## 提供された本文
::::
* Binary Relevance Learning.  
* See http://www.aic.uniovi.es/~jdiez/Jorge_Diez/Journal_Papers_files/luaces2012a.pdf
* 文章データをBinary Relevance Learningでマルチラベル分類を行う
* 2値分類器にはSGDを使う

In [1]:
import numpy as np
import matplotlib
import matplotlib.pylab as plt
from sklearn import datasets, linear_model
from sklearn.feature_extraction.text import CountVectorizer

In [2]:
class BinaryRelevance:
    
    def __init__(self, corpus):
        """クラスの初期化
        
        Args:
            corpus (string(object) np.array): コーパス
        """
        self.labels = [] # 分類ラベルリスト
        self.clfs = {} # 分類器インスタンスリスト
        # set vectorizer
        self.vectorizer = CountVectorizer(binary=True) # BoW, binary
        self.vectorizer.fit_transform(corpus)
        
    def train(self, target_label, positive_x, negative_x):
        """学習
        
        Args:
            target_label (int): どのラベルの分類器を学習させるか
            positive_x (string(object) np.array): 正例の文章リスト
            negative_x (string(object) np.array): 負例の文章リスト
        Returns:
            (bool): 
        """
        # エラーチェック
        if not self.exists_label(target_label):
            return False
        # ペアデータセットにしてシャッフルする
        dataset = []
        for x in positive_x:
            dataset.append((x,1)) # 正例
        for x in negative_x:
            dataset.append((x,0)) # 負例
        dataset = np.array(dataset)
::::
## 課題の内容
a) Binary Relevance Learningの本文から、「self.labels = []」から「self.vectorizer.fit_transform(corpus)」までの部分をそのまま書き写してください。
b) 次の(i)〜(iii)がBinary Relevance Learningの本文の内容と合っているかどうかを、それぞれ「はい」か「いいえ」で答え、決め手になる本文の言葉をそのまま引用してください。(i) 2値分類器にはSGDを使う。(ii) 文章のベクトル化にはTfidfVectorizerを使っている。(iii) 負例にはラベル1を付けてデータセットに加える。
c) Binary Relevance Learningの本文の続きを、最後に示された行の次から書いてください。
項目はBinary Relevance Learningの本文とは関係がありません。

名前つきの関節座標
::::
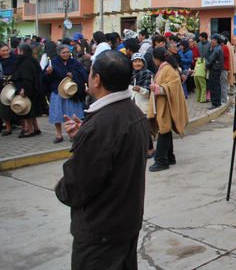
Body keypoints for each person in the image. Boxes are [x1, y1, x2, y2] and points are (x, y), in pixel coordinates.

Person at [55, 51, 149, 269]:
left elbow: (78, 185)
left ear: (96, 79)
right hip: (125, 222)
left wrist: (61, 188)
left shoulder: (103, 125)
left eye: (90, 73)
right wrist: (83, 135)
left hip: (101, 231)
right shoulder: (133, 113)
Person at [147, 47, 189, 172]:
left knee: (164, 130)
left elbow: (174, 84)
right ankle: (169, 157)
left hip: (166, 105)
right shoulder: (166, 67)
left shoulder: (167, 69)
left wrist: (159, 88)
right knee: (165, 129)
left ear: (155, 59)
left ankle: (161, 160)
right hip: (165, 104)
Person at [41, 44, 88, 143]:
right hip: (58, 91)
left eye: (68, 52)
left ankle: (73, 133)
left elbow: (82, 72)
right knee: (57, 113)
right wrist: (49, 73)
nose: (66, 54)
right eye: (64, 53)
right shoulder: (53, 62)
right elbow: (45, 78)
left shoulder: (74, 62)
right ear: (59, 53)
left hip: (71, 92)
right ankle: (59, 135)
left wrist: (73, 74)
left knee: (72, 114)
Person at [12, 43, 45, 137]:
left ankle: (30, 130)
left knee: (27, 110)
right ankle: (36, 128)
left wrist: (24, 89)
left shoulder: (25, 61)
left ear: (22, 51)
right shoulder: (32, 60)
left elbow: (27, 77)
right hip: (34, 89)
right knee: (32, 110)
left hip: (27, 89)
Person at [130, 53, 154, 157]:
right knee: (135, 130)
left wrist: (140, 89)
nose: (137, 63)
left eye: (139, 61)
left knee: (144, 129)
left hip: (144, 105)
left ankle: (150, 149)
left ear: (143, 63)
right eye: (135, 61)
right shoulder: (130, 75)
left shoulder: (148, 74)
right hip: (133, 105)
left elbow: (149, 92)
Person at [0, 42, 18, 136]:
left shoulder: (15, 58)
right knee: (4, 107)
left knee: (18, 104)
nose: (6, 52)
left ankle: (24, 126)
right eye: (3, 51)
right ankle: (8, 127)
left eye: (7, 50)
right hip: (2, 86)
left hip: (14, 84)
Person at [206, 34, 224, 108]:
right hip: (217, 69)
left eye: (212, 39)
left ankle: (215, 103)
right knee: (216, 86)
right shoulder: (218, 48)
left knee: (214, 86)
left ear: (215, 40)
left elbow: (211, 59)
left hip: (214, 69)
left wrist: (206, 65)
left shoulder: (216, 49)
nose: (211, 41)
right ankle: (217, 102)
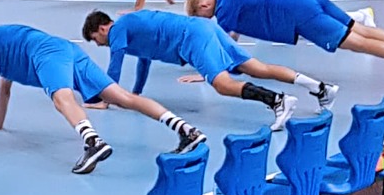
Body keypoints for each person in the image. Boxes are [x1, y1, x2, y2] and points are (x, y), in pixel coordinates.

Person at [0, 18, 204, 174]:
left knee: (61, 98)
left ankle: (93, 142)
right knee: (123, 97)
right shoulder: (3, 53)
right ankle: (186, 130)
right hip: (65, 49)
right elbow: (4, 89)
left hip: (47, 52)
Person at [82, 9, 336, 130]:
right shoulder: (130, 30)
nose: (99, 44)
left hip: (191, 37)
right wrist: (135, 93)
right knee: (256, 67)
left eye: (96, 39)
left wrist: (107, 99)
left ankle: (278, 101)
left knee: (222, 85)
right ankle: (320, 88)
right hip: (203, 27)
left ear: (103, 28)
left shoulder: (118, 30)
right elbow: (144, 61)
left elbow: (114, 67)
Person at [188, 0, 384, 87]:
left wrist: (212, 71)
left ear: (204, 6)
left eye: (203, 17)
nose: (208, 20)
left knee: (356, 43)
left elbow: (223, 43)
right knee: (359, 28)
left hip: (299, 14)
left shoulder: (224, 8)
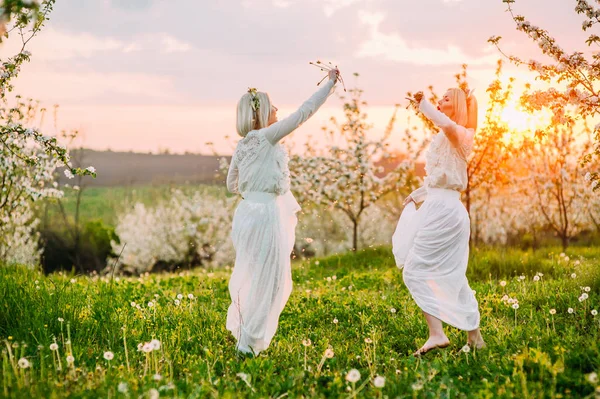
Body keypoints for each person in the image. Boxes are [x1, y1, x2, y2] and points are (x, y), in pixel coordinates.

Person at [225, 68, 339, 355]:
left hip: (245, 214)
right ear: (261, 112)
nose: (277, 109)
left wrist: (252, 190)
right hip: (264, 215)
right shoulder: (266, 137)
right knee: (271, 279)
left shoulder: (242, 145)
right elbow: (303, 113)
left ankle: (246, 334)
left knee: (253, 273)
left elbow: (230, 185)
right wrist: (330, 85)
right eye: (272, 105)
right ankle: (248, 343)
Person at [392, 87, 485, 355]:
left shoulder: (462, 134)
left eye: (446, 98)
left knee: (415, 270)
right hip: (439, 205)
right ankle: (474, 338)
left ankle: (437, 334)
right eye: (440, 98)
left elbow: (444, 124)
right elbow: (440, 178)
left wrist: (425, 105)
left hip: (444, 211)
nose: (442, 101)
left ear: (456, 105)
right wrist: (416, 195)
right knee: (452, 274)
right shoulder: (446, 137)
::::
## 項目ごとの回答
a)
self.labels = [] # 分類ラベルリスト
        self.clfs = {} # 分類器インスタンスリスト
        # set vectorizer
        self.vectorizer = CountVectorizer(binary=True) # BoW, binary
        self.vectorizer.fit_transform(corpus)

b)
(i) はい。「2値分類器にはSGDを使う」
(ii) いいえ。「self.vectorizer = CountVectorizer(binary=True)」
(iii) いいえ。「dataset.append((x,0)) # 負例」

c)
        np.random.shuffle(dataset) # シャッフル
        x = np.array(dataset[:,0], dtype="object") # 入力
        y = np.array(dataset[:,1], dtype="int32") # ラベル
        self.clfs[target_label].fit(self.vectorizer.transform(x), y) # 学習            
        return True
    
    def predict(self, x):
        """予測
        
        Args:
            x: 予測させる文章リスト
        Returns:
            result: 
        """
        result = []
        for i in range(len(x)):
            result.append([]) # 付与されたラベルを追加していくための配列
        for label in self.clfs: # 分類器をループ
            y = self.clfs[label].predict(self.vectorizer.transform(x)) # このラベルかどうかを予測
            for i, y_ in enumerate(y):
                if y_ == 1: # このラベルがつくと予想された
                    result[i].append(label)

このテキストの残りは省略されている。